There’s an old piece of advice given to lawyers and other debaters, not less practically acute than it is morally shabby: “If you can’t prove what you want to prove, prove something else and pretend it’s the same. “
The diehard few who are trying to confuse the public about whether Valerie Plame was a covert intelligence officer, and whether publishing that fact was therefore unpatriotic (certainly) and criminal (probably) seem to have that advice down pat.
She was covert [*], and there’s no way to prove that she wasn’t. But it’s easy to show that her name, and the name of her cover employer, weren’t secret. So the slime-and-defend brigade keeps insisting on those facts, which no one ever doubted, as if that proved something.

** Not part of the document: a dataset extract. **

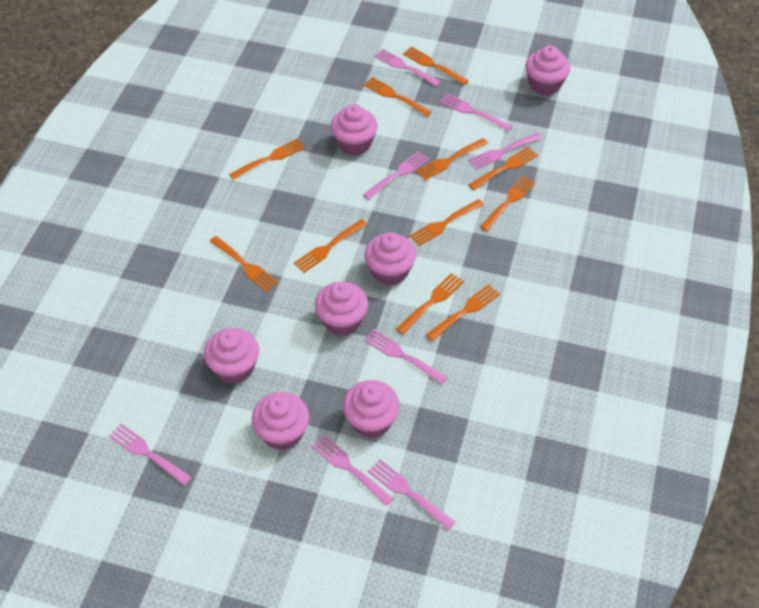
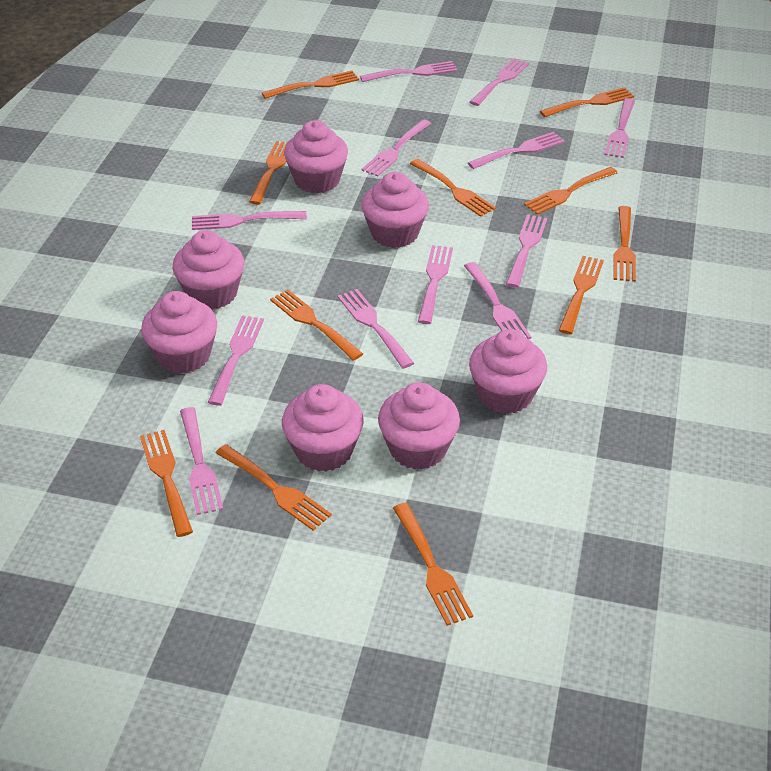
pink fork: 8 -> 12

Just to repeat the obvious:
What was secret about Valerie Plame and her putative employer was that she was a CIA officer and her putative employer was a CIA front. There was nothing indiscreet or insecure about her husband listing his wife’s name in his biography, or about “Valerie Wilson” listing her employer’s name on her campaign contribution forms. The security violation, and the crime, was connecting either of those names with the CIA.
Another trap laid by the slime-and-defenders, one into which I admit to having fallen, is assuming that “Valerie Plame” was Ms. Wilson’s “workname,” or that, if it was, it was her only workname. We know that she was “Valerie Wilson” socially and “Valerie Plame” for some professional purposes. But that doesn’t mean she wasn’t “Julia Jane Pforzenheimer” at other times and places. Still, whoever knows that “Valerie Plame” names a CIA officer and that “Brewster-Jennings” names a CIA front knows a lot more than it is healthy for this country for anyone outside the Company ever to have known.
Is that clear, Mr. Limbaugh? Or would you like it explained again, in shorter words?